Он посмотрел на меня. Оптические импланты щелкали и жужжали.
– Как вы считаете? – спросил он. – Что в этом самое удивительное? Что это оригинальный пикт, сделанный десять тысяч лет назад почитаемой основательницей Имперской Истины? Или то, что это портрет Хоруса Луперкаля?
– Я думаю, что самое удивительное – что он находится здесь и продается на аукционе, а не заперт где-нибудь в хранилище на далекой Терре.
Эуфратия Киилер была летописцем. В последние годы Великого крестового похода, имея в своем распоряжении лишь талант и пиктер, она была приписана к 63-й экспедиции, чтобы увековечить деяния легиона Лунных Волков. Она создавала великолепные работы. Ее слава росла. Сам Воитель относился к ней с благосклонностью. В те далекие времена Бог-Император объявил, что созидание Империума должно запечатлеть в работах художников и историков, дабы создать хронику начала Эпохи Человека. В те времена доминировала именно такая идея: великий труд по построению цивилизации необходимо описать честно и открыто.
Звучит совсем непохоже на Императора, каким его знаю я.
Вся эта свобода, конечно же, закончилась, как только начались ужасы охватившей Галактику многолетней кровавой бойни, которую мы сейчас называем «войнами Ереси». Киилер была там с самого начала. Стала свидетелем первой пролитой крови. Она находилась в той поворотной точке истории, когда все изменилось. И в ее руках был пиктер, с помощью которого она запечатлела трансформацию.
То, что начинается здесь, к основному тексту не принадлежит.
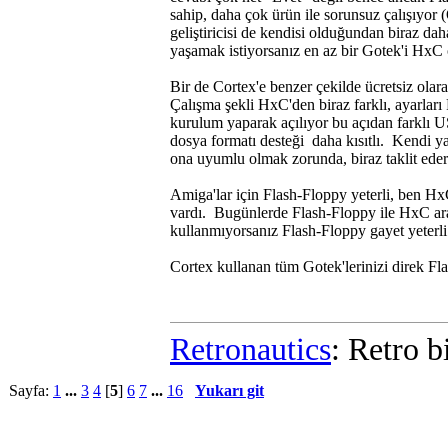
sahip, daha çok ürün ile sorunsuz çalışıyor 
geliştiricisi de kendisi olduğundan biraz da
yaşamak istiyorsanız en az bir Gotek'i HxC o
Bir de Cortex'e benzer çekilde ücretsiz olar
Çalışma şekli HxC'den biraz farklı, ayarlar
kurulum yaparak açılıyor bu açıdan farklı U
dosya formatı desteği daha kısıtlı. Kendi y
ona uyumlu olmak zorunda, biraz taklit ede
Amiga'lar için Flash-Floppy yeterli, ben HxC'
vardı. Bugünlerde Flash-Floppy ile HxC aras
kullanmıyorsanız Flash-Floppy gayet yeterli
Cortex kullanan tüm Gotek'lerinizi direk Fl
Retronautics
: Retro b
Sayfa:
1
...
3
4
[
5
]
6
7
...
16
Yukarı git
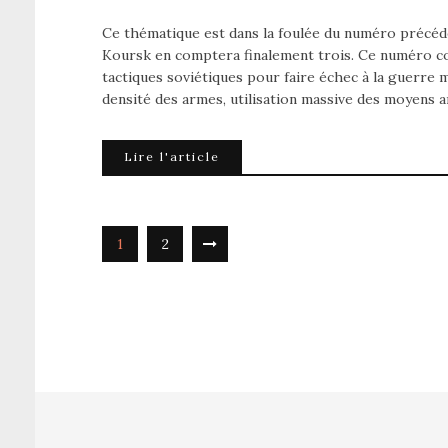
Ce thématique est dans la foulée du numéro précéde
Koursk en comptera finalement trois. Ce numéro co
tactiques soviétiques pour faire échec à la guerre 
densité des armes, utilisation massive des moyens a
Lire l'article
1
2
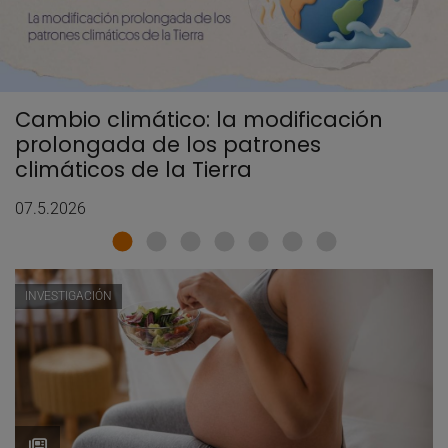
Cambio climático: la modificación
prolongada de los patrones
climáticos de la Tierra
07.5.2026
INVESTIGACIÓN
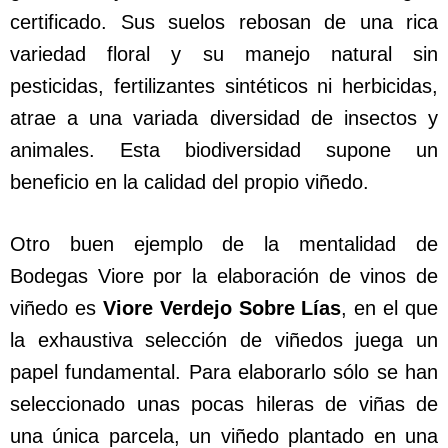
certificado. Sus suelos rebosan de una rica
variedad floral y su manejo natural sin
pesticidas, fertilizantes sintéticos ni herbicidas,
atrae a una variada diversidad de insectos y
animales. Esta biodiversidad supone un
beneficio en la calidad del propio viñedo.
Otro buen ejemplo de la mentalidad de
Bodegas Viore por la elaboración de vinos de
viñedo es
Viore Verdejo Sobre Lías
, en el que
la exhaustiva selección de viñedos juega un
papel fundamental. Para elaborarlo sólo se han
seleccionado unas pocas hileras de viñas de
una única parcela, un viñedo plantado en una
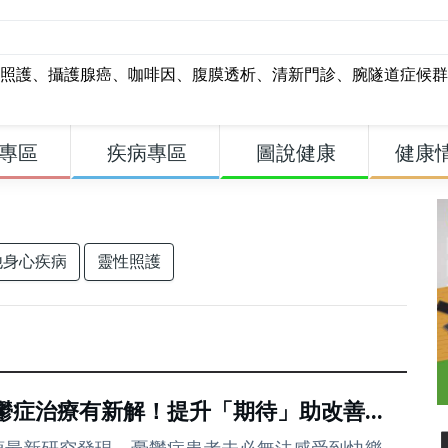
照護
、
攝護腺癌
、
咖啡因
、
腹膜透析
、
清新門診
、
腕隧道症候群
專區
疾病專區
圖說健康
健康
他身心疾病
靈性照護
鬱症治療有新解！提升「期待」助改善...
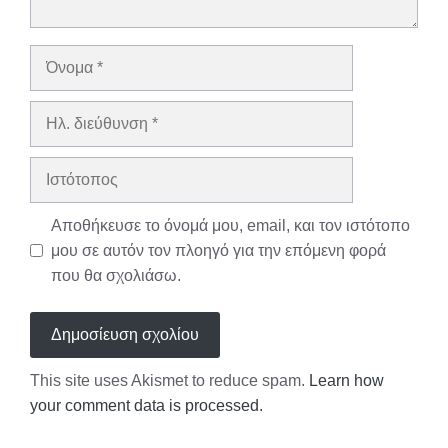
Όνομα
Ηλ.
διεύθυνση
Ιστότοπος
Αποθήκευσε το όνομά μου, email, και τον ιστότοπο
μου σε αυτόν τον πλοηγό για την επόμενη φορά
που θα σχολιάσω.
This site uses Akismet to reduce spam.
Learn how
your comment data is processed.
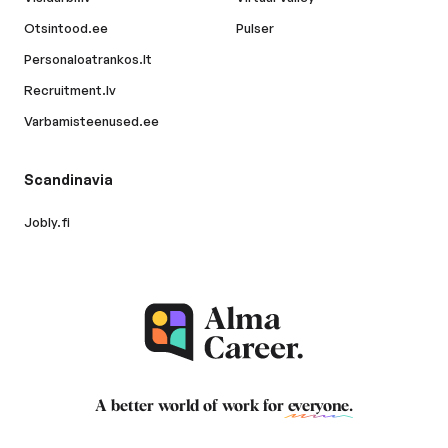
Otsintood.ee
Pulser
Personaloatrankos.lt
Recruitment.lv
Varbamisteenused.ee
Scandinavia
Jobly.fi
A better world of work for
everyone
.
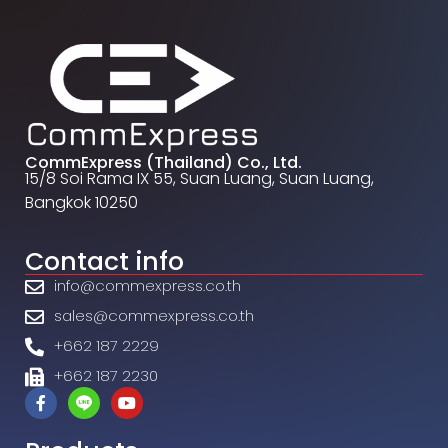
CommExpress (Thailand) Co., Ltd.
15/8 Soi Rama IX 55, Suan Luang, Suan Luang,
Bangkok 10250
Contact info
info@commexpress.co.th
sales@commexpress.co.th
+662 187 2229
+662 187 2230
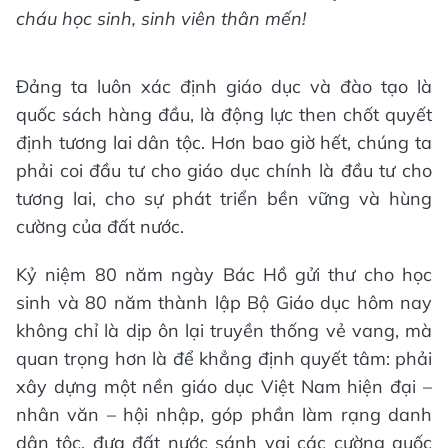
cháu học sinh, sinh viên thân mến!
Đảng ta luôn xác định giáo dục và đào tạo là
quốc sách hàng đầu, là động lực then chốt quyết
định tương lai dân tộc. Hơn bao giờ hết, chúng ta
phải coi đầu tư cho giáo dục chính là đầu tư cho
tương lai, cho sự phát triển bền vững và hùng
cường của đất nước.
Kỷ niệm 80 năm ngày Bác Hồ gửi thư cho học
sinh và 80 năm thành lập Bộ Giáo dục hôm nay
không chỉ là dịp ôn lại truyền thống vẻ vang, mà
quan trọng hơn là để khẳng định quyết tâm: phải
xây dựng một nền giáo dục Việt Nam hiện đại –
nhân văn – hội nhập, góp phần làm rạng danh
dân tộc, đưa đất nước sánh vai các cường quốc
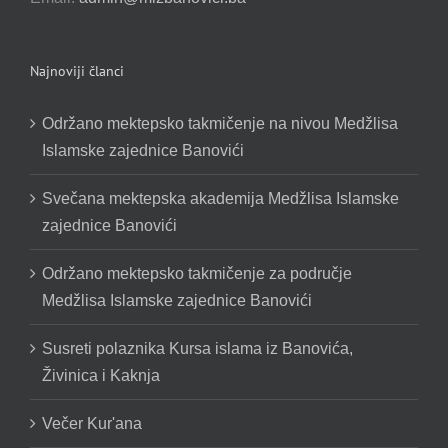
Najnoviji članci
Održano mektepsko takmičenje na nivou Medžlisa
Islamske zajednice Banovići
Svečana mektepska akademija Medžlisa Islamske
zajednice Banovići
Održano mektepsko takmičenje za područje
Medžlisa Islamske zajednice Banovići
Susreti polaznika Kursa islama iz Banovića,
Živinica i Kaknja
Večer Kur'ana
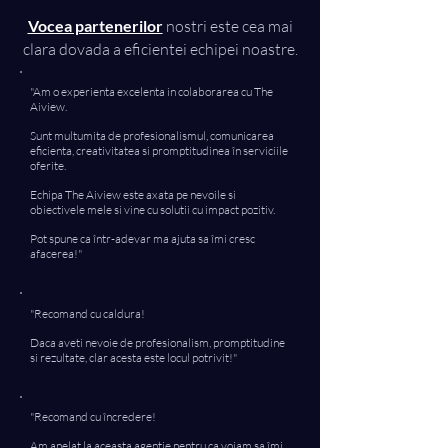
Vocea partenerilor
nostri este cea mai
clara dovada a eficientei echipei noastre.
"Am o experienta excelenta in colaborarea cu The
Aiview.
Sunt multumita de profesionalismul, comunicarea
eficienta, creativitatea si promptitudinea în serviciile
oferite.
Echipa The Aiview este axata pe nevoile si
obiectivele mele si vine cu solutii cu impact pozitiv.
Pot spune ca într-adevar ma ajuta sa îmi cresc
afacerea!"
"Recomand cu caldura!
Daca aveti nevoie de profesionalism, promptitudine
si rezultate, clar acesta este locul potrivit!"
"Recomand cu încredere!
Am apelat la aceasta agentie pentru ca voiam sa îmi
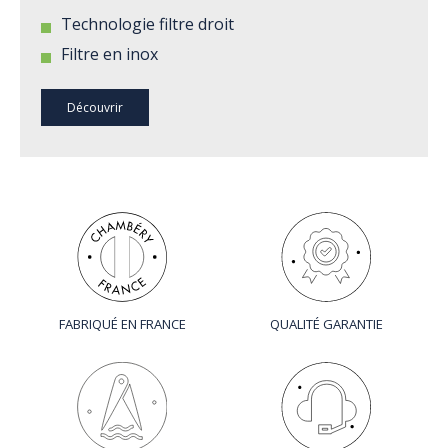
Technologie filtre droit
Filtre en inox
Découvrir
FABRIQUÉ EN FRANCE
QUALITÉ GARANTIE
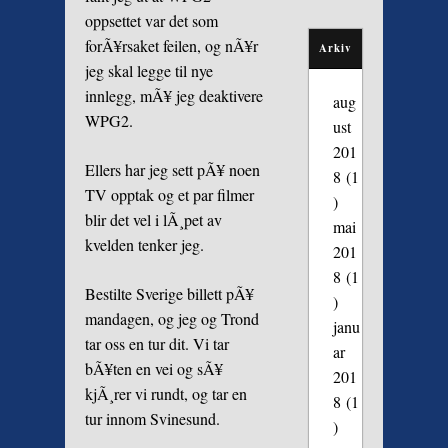
oppsettet var det som
forÃ¥rsaket feilen, og nÃ¥r
Arkiv
jeg skal legge til nye
innlegg, mÃ¥ jeg deaktivere
aug
WPG2.
ust
201
Ellers har jeg sett pÃ¥ noen
8
(1
TV opptak og et par filmer
)
blir det vel i lÃ¸pet av
mai
kvelden tenker jeg.
201
8
(1
Bestilte Sverige billett pÃ¥
)
mandagen, og jeg og Trond
janu
tar oss en tur dit. Vi tar
ar
bÃ¥ten en vei og sÃ¥
201
kjÃ¸rer vi rundt, og tar en
8
(1
tur innom Svinesund.
)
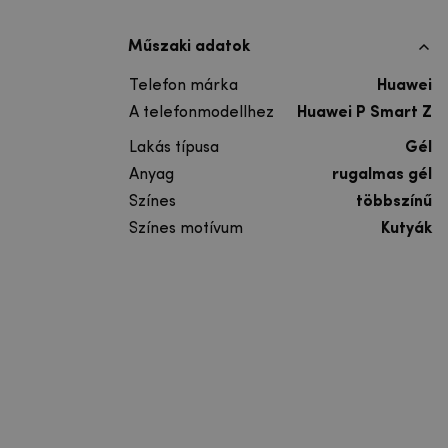
Műszaki adatok
Telefon márka
Huawei
A telefonmodellhez
Huawei P Smart Z
Lakás típusa
Gél
Anyag
rugalmas gél
Színes
többszínű
Színes motívum
Kutyák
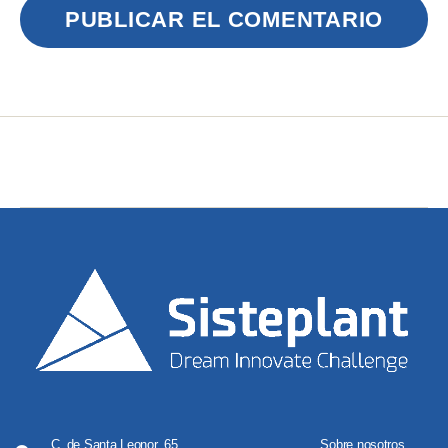
C. de Santa Leonor, 65,
Sobre nosotros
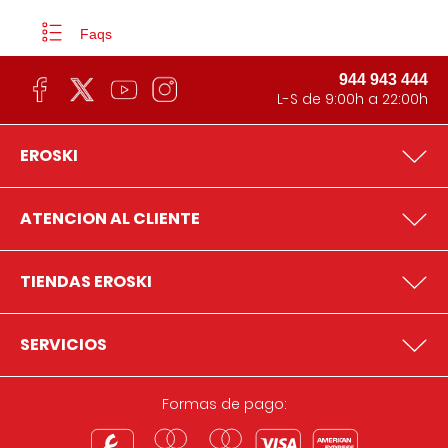
Faqs
944 943 444
L-S de 9:00h a 22:00h
EROSKI
ATENCION AL CLIENTE
TIENDAS EROSKI
SERVICIOS
Formas de pago:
Но ее история на этом не закончилась. Она могла стать просто одной из триллионов сгинувших в пламени вспыхнувшей войны. Ее имя сейчас известно немногим… но все же известно. Святая Эуфратия. На нее снизошли божественные милость и дары, и именно она и несколько доверенных человек в те мрачные годы создали основы Имперского Кредо. Киилер стала одной из первых святых. Она вместе со своими последователями создала краеугольные принципы Лектицио Дивинитатус, истины, по которой мы все сейчас живем. Учение о том, что Император Человечества суть не человек, но Бог. Именно она помогла другим увидеть это. Именно она помогла родиться нашей вере.
Человека с оптическими имплантами звали Сеян Карил. Мы вместе вернулись в главный зал и сели побеседовать об увиденном.
– Сам пикт – это не главное, вы ведь понимаете? – спросил он.
– Он бесценен, – ответил я. – Изображение Луперкаля при жизни, до того, как он пал. Его красота и мощь позволяют оценить масштабы произошедшей катастрофы.
– Кто-то, возможно, скажет, что этот пикт никто и никогда не должен увидеть.
– Кто, например?
– Инквизиция, – ответил он. – И вы, как я слышал, к ней относитесь.
– Думаю, его нужно видеть, – сказал я. – Как предупреждение, что даже самые совершенные из нас могут прогнить… Как источник новой решимости для схватки с тьмой.
Он пожал плечами:
– Если только Хорус изображен на пикте до своего падения.
– Думаете, снимок был сделан после?
– Но разве не еще более поучительно было бы, останься лицо магистра войны таким после того, как Хаос поглотил его душу? Великий Враг умеет хорошо скрывать свою природу:
– Вы говорили, что пикт – это не главное, – сказал я, меняя тему.